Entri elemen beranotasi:
──────────────────────────────
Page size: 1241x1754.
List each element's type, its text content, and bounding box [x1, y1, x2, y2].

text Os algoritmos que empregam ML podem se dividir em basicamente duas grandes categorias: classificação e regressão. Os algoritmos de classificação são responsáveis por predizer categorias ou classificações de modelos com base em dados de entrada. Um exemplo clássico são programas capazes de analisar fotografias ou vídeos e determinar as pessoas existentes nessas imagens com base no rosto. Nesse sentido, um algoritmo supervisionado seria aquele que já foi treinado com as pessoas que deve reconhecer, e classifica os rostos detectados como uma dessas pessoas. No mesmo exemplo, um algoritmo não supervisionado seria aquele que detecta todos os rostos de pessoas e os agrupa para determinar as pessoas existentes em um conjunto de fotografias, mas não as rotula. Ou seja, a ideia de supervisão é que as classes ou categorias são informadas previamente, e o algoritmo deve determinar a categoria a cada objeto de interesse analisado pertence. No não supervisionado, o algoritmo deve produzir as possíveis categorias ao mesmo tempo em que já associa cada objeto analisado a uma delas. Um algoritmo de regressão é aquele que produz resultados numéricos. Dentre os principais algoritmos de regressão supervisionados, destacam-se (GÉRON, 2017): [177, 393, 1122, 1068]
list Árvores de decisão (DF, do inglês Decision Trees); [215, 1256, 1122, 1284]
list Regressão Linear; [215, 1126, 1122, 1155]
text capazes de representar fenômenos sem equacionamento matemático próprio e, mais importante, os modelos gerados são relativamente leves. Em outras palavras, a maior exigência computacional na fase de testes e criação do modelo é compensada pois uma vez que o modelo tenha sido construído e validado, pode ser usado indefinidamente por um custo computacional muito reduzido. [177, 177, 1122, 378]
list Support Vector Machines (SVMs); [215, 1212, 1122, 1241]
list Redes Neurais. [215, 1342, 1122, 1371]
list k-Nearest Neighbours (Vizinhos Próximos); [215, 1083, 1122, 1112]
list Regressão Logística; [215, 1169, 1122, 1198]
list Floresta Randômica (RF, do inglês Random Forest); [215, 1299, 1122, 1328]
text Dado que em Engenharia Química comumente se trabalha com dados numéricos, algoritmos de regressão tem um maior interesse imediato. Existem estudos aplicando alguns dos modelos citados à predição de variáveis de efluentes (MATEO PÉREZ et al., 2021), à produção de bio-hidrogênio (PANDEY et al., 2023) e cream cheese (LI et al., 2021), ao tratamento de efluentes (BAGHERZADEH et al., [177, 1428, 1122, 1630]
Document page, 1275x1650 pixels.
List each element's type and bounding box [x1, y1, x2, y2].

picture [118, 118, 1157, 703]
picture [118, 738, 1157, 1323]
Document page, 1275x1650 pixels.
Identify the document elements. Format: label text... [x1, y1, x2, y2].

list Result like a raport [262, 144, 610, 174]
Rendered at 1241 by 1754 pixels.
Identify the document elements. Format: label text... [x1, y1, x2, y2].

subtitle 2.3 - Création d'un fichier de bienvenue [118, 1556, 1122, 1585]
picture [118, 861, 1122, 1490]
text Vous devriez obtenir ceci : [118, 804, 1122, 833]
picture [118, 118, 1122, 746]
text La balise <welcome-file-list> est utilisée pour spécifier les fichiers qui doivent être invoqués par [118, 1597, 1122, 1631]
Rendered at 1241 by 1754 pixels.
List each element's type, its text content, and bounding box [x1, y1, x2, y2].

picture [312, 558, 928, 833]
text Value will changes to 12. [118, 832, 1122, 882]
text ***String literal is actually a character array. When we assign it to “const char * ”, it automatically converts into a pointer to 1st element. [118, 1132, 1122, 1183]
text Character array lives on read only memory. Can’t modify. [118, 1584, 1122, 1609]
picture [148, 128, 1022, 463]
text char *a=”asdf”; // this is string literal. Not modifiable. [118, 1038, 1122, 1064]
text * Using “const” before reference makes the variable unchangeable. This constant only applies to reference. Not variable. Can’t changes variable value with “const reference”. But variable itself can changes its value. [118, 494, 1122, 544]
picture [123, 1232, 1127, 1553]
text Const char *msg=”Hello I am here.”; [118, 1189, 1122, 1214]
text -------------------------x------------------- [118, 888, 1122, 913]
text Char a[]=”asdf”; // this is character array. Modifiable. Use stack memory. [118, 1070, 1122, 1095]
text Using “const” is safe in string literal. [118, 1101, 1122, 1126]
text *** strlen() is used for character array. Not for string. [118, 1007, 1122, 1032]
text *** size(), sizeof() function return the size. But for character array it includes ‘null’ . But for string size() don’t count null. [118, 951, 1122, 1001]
──────────────────────────────
Yang Diharapkan:
Masukkan seluruh baris di atas ke dalam sebuah daftar JSON berisi string, dengan satu string untuk setiap baris. Baris kosong tidak disertakan.

Jawaban Latihan:
[
  "Page size: 1241x1754.",
  "List each element's type, its text content, and bounding box [x1, y1, x2, y2].",
  "text Os algoritmos que empregam ML podem se dividir em basicamente duas grandes categorias: classificação e regressão. Os algoritmos de classificação são responsáveis por predizer categorias ou classificações de modelos com base em dados de entrada. Um exemplo clássico são programas capazes de analisar fotografias ou vídeos e determinar as pessoas existentes nessas imagens com base no rosto. Nesse sentido, um algoritmo supervisionado seria aquele que já foi treinado com as pessoas que deve reconhecer, e classifica os rostos detectados como uma dessas pessoas. No mesmo exemplo, um algoritmo não supervisionado seria aquele que detecta todos os rostos de pessoas e os agrupa para determinar as pessoas existentes em um conjunto de fotografias, mas não as rotula. Ou seja, a ideia de supervisão é que as classes ou categorias são informadas previamente, e o algoritmo deve determinar a categoria a cada objeto de interesse analisado pertence. No não supervisionado, o algoritmo deve produzir as possíveis categorias ao mesmo tempo em que já associa cada objeto analisado a uma delas. Um algoritmo de regressão é aquele que produz resultados numéricos. Dentre os principais algoritmos de regressão supervisionados, destacam-se (GÉRON, 2017): [177, 393, 1122, 1068]",
  "list Árvores de decisão (DF, do inglês Decision Trees); [215, 1256, 1122, 1284]",
  "list Regressão Linear; [215, 1126, 1122, 1155]",
  "text capazes de representar fenômenos sem equacionamento matemático próprio e, mais importante, os modelos gerados são relativamente leves. Em outras palavras, a maior exigência computacional na fase de testes e criação do modelo é compensada pois uma vez que o modelo tenha sido construído e validado, pode ser usado indefinidamente por um custo computacional muito reduzido. [177, 177, 1122, 378]",
  "list Support Vector Machines (SVMs); [215, 1212, 1122, 1241]",
  "list Redes Neurais. [215, 1342, 1122, 1371]",
  "list k-Nearest Neighbours (Vizinhos Próximos); [215, 1083, 1122, 1112]",
  "list Regressão Logística; [215, 1169, 1122, 1198]",
  "list Floresta Randômica (RF, do inglês Random Forest); [215, 1299, 1122, 1328]",
  "text Dado que em Engenharia Química comumente se trabalha com dados numéricos, algoritmos de regressão tem um maior interesse imediato. Existem estudos aplicando alguns dos modelos citados à predição de variáveis de efluentes (MATEO PÉREZ et al., 2021), à produção de bio-hidrogênio (PANDEY et al., 2023) e cream cheese (LI et al., 2021), ao tratamento de efluentes (BAGHERZADEH et al., [177, 1428, 1122, 1630]",
  "Document page, 1275x1650 pixels.",
  "List each element's type and bounding box [x1, y1, x2, y2].",
  "picture [118, 118, 1157, 703]",
  "picture [118, 738, 1157, 1323]",
  "Document page, 1275x1650 pixels.",
  "Identify the document elements. Format: label text... [x1, y1, x2, y2].",
  "list Result like a raport [262, 144, 610, 174]",
  "Rendered at 1241 by 1754 pixels.",
  "Identify the document elements. Format: label text... [x1, y1, x2, y2].",
  "subtitle 2.3 - Création d'un fichier de bienvenue [118, 1556, 1122, 1585]",
  "picture [118, 861, 1122, 1490]",
  "text Vous devriez obtenir ceci : [118, 804, 1122, 833]",
  "picture [118, 118, 1122, 746]",
  "text La balise <welcome-file-list> est utilisée pour spécifier les fichiers qui doivent être invoqués par [118, 1597, 1122, 1631]",
  "Rendered at 1241 by 1754 pixels.",
  "List each element's type, its text content, and bounding box [x1, y1, x2, y2].",
  "picture [312, 558, 928, 833]",
  "text Value will changes to 12. [118, 832, 1122, 882]",
  "text ***String literal is actually a character array. When we assign it to “const char * ”, it automatically converts into a pointer to 1st element. [118, 1132, 1122, 1183]",
  "text Character array lives on read only memory. Can’t modify. [118, 1584, 1122, 1609]",
  "picture [148, 128, 1022, 463]",
  "text char *a=”asdf”; // this is string literal. Not modifiable. [118, 1038, 1122, 1064]",
  "text * Using “const” before reference makes the variable unchangeable. This constant only applies to reference. Not variable. Can’t changes variable value with “const reference”. But variable itself can changes its value. [118, 494, 1122, 544]",
  "picture [123, 1232, 1127, 1553]",
  "text Const char *msg=”Hello I am here.”; [118, 1189, 1122, 1214]",
  "text -------------------------x------------------- [118, 888, 1122, 913]",
  "text Char a[]=”asdf”; // this is character array. Modifiable. Use stack memory. [118, 1070, 1122, 1095]",
  "text Using “const” is safe in string literal. [118, 1101, 1122, 1126]",
  "text *** strlen() is used for character array. Not for string. [118, 1007, 1122, 1032]",
  "text *** size(), sizeof() function return the size. But for character array it includes ‘null’ . But for string size() don’t count null. [118, 951, 1122, 1001]"
]